Le Soudan revient aussi cette semaine dans les colonnes de la presse allemande. 80 000 personnes ont fui les combats qui ont éclaté dans la zone frontalière entre le Nord et le Sud-Soudan.

Apocalypse à Abyei, titre la Berliner Zeitung dans son édition du 3 juin. Depuis le 31 mai de violents combats opposent la 31ème brigade de l'armée soudanaise, appuyée par des cavaliers arabes, à des unités de la SPLA, l'armée de libération du sud-Soudan, l'ex-rébellion donc. L'émissaire spécial des Etats-Unis pour le Soudan, Richard Williamson, parle d'une atmosphère de fin du monde. Un médecin, autrichien, de Médecins sans Frontières, qui a travaillé auparavant au Darfour estime que, dans une certaine mesure, la situation était meilleure au Darfour où il y a au moins des camps bien organisés. C'est à Abyei et dans les environs, souligne le journal, que se trouvent presque tous les gisements de pétrole du Soudan. Pour le président El-Béchir l''enjeu est donc infiniment plus grand qu'au Darfour. Les deux camps sont de surcroît soumis à une pression extrême. Après l'attaque surprise de rebelles du Darfour sur Khartoum début mai, Omar El Béchir doit faire preuve de fermeté pour apaiser les voix critiques qui s'élèvent dans son propre camp. D'autre part, poursuit le journal, ce conflit autour d'Abyei arrive à point nommé pour les ex-rebelles de la SPLA. La corruption liée à la mauvaise gestion économique les rend de plus en plus impopulaires.

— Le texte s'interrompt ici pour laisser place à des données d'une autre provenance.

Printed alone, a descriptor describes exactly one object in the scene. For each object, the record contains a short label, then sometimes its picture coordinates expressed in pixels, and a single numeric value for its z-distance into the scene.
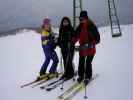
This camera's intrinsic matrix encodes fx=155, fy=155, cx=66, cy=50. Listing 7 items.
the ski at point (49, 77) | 3.68
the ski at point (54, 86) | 3.32
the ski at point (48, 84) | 3.39
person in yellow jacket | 3.80
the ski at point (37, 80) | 3.56
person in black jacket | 3.63
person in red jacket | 3.44
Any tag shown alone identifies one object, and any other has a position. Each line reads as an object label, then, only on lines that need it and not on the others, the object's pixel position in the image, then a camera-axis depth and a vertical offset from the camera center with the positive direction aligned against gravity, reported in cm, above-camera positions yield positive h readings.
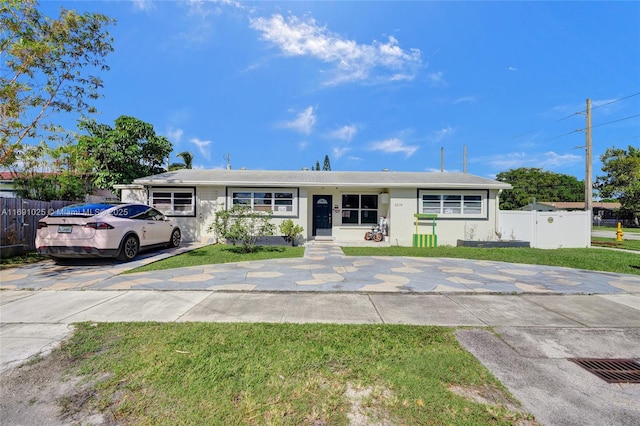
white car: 669 -48
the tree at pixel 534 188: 4592 +501
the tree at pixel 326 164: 5654 +990
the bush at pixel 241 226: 951 -41
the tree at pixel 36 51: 674 +394
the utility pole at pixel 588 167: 1466 +252
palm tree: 2416 +465
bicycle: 1297 -91
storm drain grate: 248 -139
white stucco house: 1227 +64
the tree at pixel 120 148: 1570 +363
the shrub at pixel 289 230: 1180 -66
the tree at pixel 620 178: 3078 +460
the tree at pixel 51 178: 1047 +128
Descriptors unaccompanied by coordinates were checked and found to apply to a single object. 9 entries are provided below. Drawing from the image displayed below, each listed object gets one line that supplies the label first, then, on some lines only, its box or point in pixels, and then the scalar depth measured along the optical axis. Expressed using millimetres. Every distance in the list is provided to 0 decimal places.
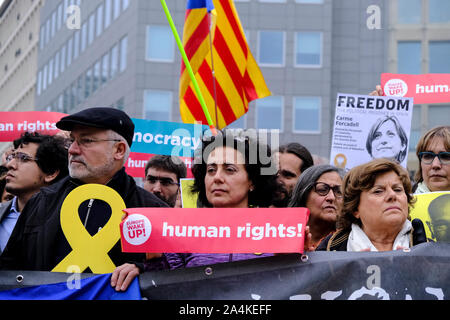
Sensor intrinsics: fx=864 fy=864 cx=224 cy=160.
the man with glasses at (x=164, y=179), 6801
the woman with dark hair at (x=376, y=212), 4438
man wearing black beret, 4566
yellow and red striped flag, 7301
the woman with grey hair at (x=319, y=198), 5441
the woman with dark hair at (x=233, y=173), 4824
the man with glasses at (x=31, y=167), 5777
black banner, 4074
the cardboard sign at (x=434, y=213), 4590
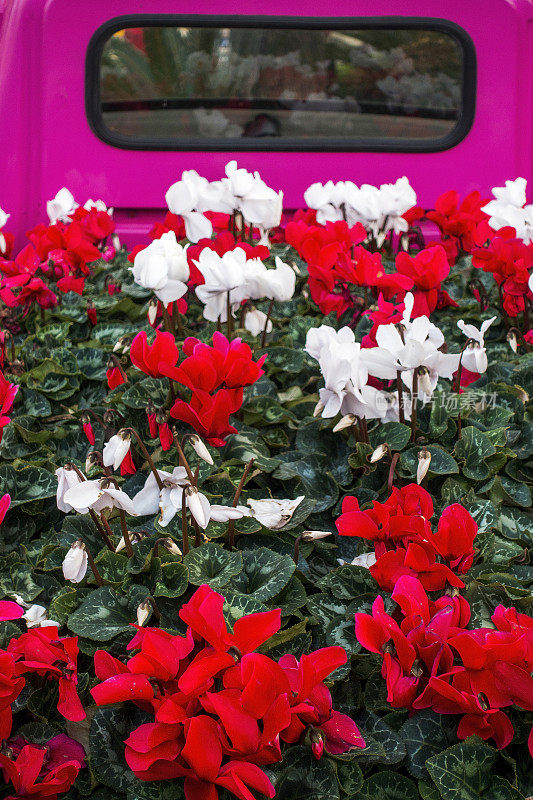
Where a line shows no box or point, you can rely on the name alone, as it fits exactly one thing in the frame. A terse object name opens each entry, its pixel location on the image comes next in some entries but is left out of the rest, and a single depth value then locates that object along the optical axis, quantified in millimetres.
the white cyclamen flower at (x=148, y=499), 1306
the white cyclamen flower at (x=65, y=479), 1233
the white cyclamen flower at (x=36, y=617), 1181
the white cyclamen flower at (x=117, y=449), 1338
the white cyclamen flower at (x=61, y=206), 2824
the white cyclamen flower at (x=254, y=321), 2018
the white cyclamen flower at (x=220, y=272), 1701
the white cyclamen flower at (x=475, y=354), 1619
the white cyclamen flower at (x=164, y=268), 1691
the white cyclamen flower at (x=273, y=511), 1361
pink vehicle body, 2986
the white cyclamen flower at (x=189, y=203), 2086
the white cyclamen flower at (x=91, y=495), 1149
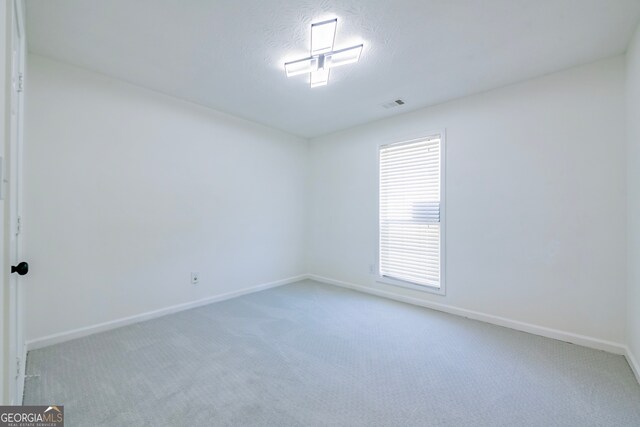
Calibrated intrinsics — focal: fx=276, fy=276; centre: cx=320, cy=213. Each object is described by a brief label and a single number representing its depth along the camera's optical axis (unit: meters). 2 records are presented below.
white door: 1.29
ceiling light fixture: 2.06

Enfin la presse allemande nous livre cette semaine une réflexion sur l'aide à l'Afrique. Elle est publiée dans le quotidien Die Welt et signée Tobias Kahler, le directeur de la section allemande de DATA, une association dont le sigle anglais signifie Dette, sida, commerce, Afrique. Il est vrai, lit-on dans cette tribune libre, que les défis de l'Afrique sont immenses. Il est vrai que l'objectif de l'aide est de devenir superflue. Mais il est vrai aussi que la nouvelle aide au développement s'est libérée depuis longtemps des griffes de la politique de puissance de la guerre froide. Le nombre d'enfants qui aujourd'hui vont à l'école en Afrique a augmenté de 29 millions par rapport à il y a neuf ans. Il y a aussi des échecs, poursuit Tobias Kahler. Mais détruit-on une maison neuve parce qu'on s'est trompé dans les mesures d'une porte. A l'avenir nous pourrions fortement profiter d'un commerce dynamique avec l'Afrique, un marché de près d'un milliard de personnes, à 14 km de l'Europe. N'abandonnons pas les relations avec l'Afrique à des pays comme la Chine. Nous devons résoudre aujourd'hui les problèmes de l'Afrique pour qu'ils ne deviennent pas les nôtres demain. Tenir les promesses faites à l'Afrique est un investissement dans notre propre avenir. C'est pour l'Allemagne une question de crédibilité, de sécurité et de prospérité.